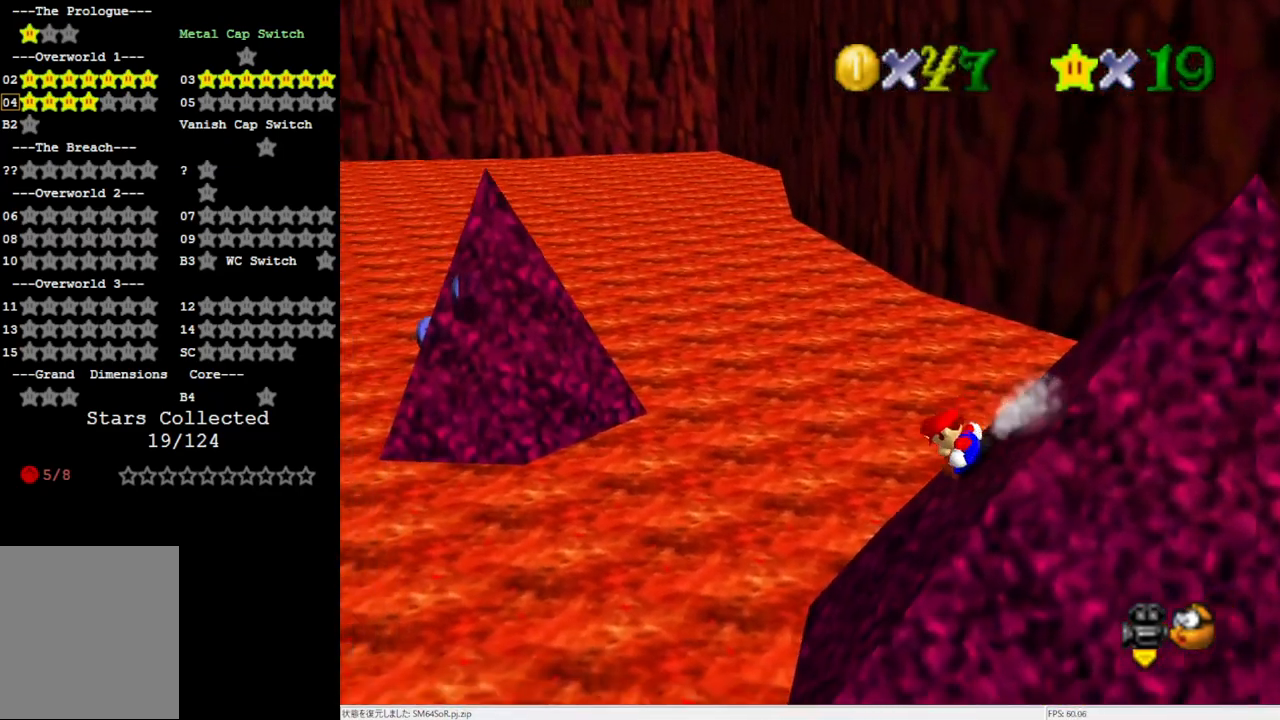
{"buttons": ["A"], "left_stick": "up", "events": [[167, "A", "down"]]}
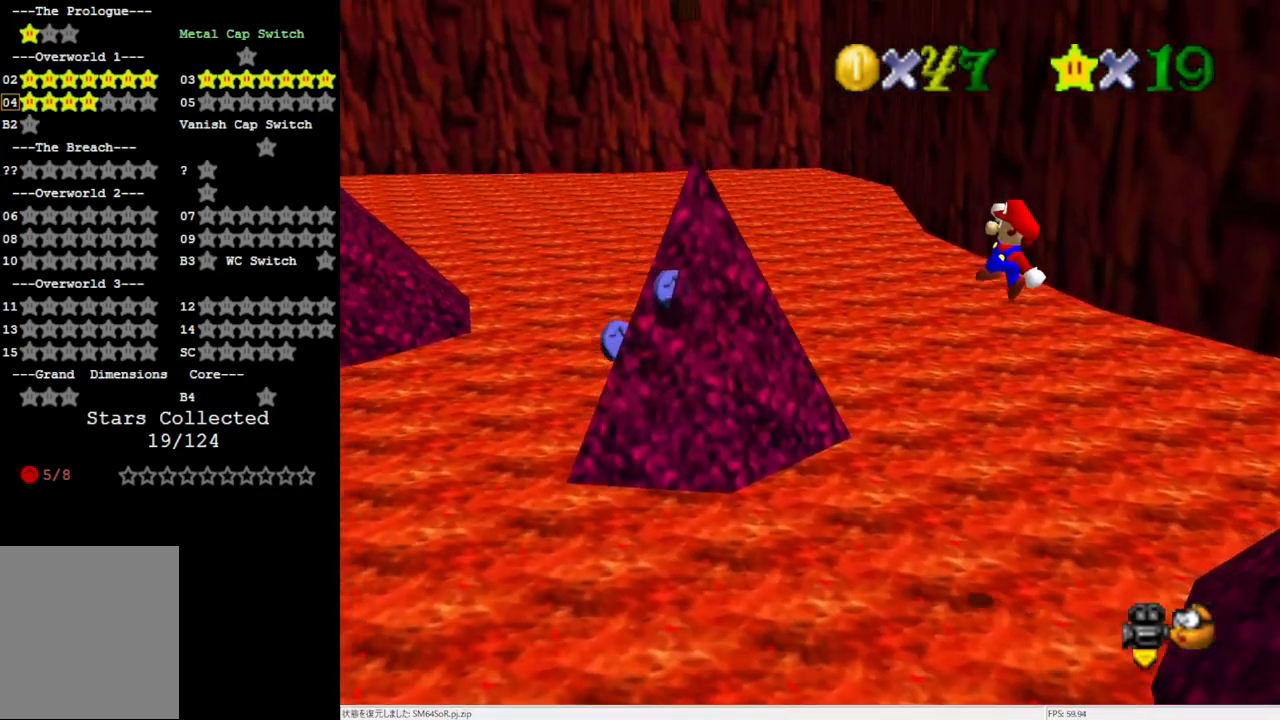
{"buttons": ["A", "B"], "left_stick": "up-left", "events": [[167, "left_stick", "right"], [367, "B", "down"], [400, "left_stick", "up-left"]]}
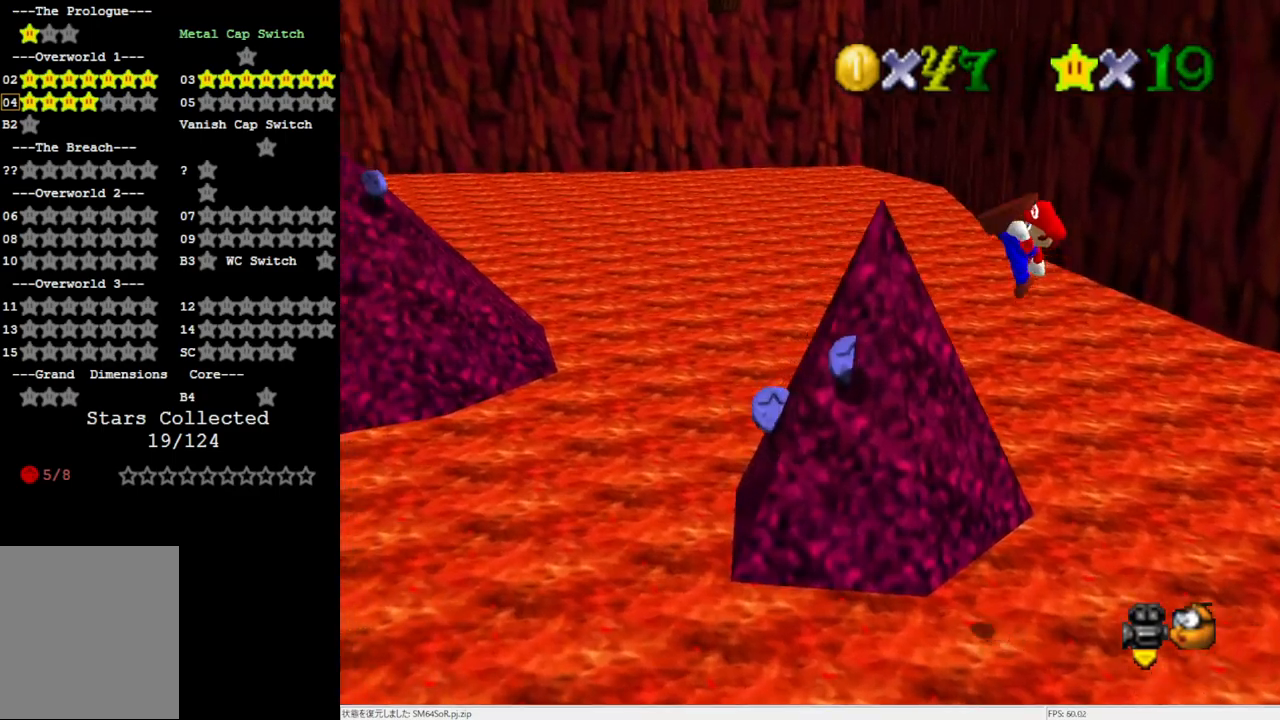
{"buttons": ["A"], "left_stick": "up", "events": [[67, "B", "up"], [233, "left_stick", "up"]]}
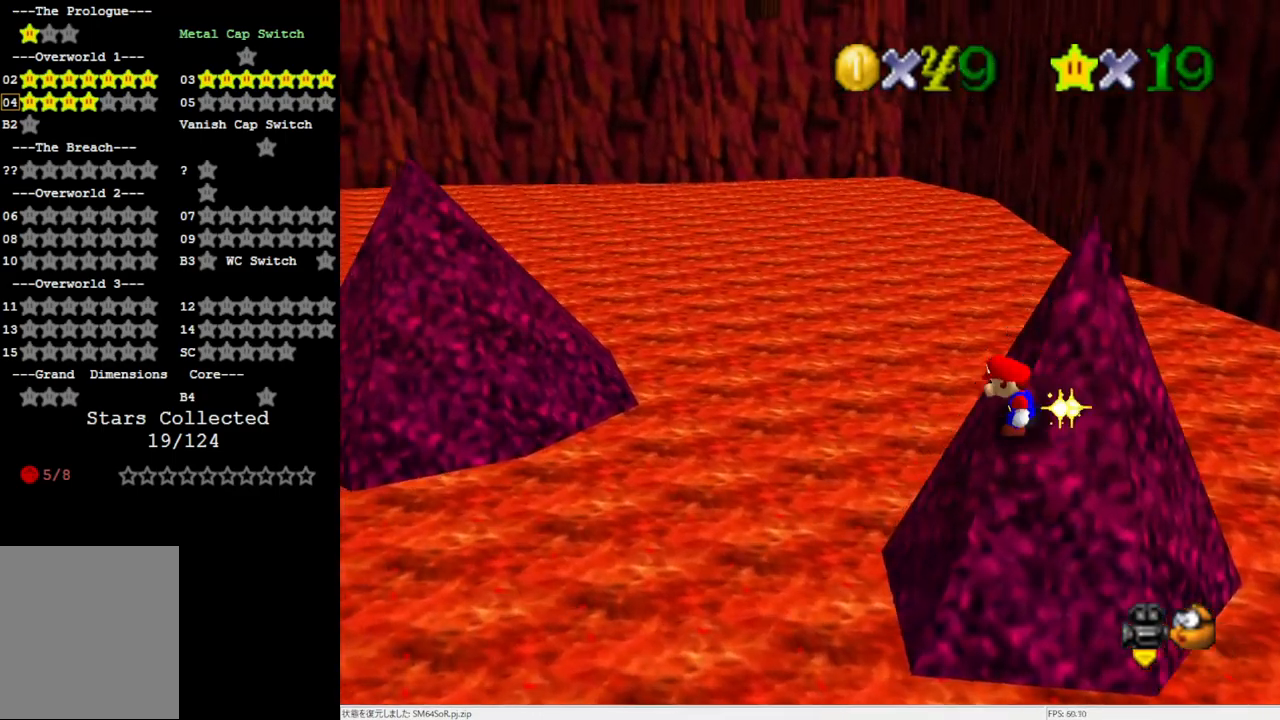
{"buttons": ["A"], "left_stick": "up-left", "events": [[67, "left_stick", "up-left"], [100, "A", "up"], [367, "A", "down"]]}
□ □ □ □
**Your assignment**
What is needed is an exact reproduction of the data, pictures excluded.

**Exercise response**
{"buttons": ["A"], "left_stick": "up", "events": [[167, "A", "down"]]}
{"buttons": ["A", "B"], "left_stick": "up-left", "events": [[167, "left_stick", "right"], [367, "B", "down"], [400, "left_stick", "up-left"]]}
{"buttons": ["A"], "left_stick": "up", "events": [[67, "B", "up"], [233, "left_stick", "up"]]}
{"buttons": ["A"], "left_stick": "up-left", "events": [[67, "left_stick", "up-left"], [100, "A", "up"], [367, "A", "down"]]}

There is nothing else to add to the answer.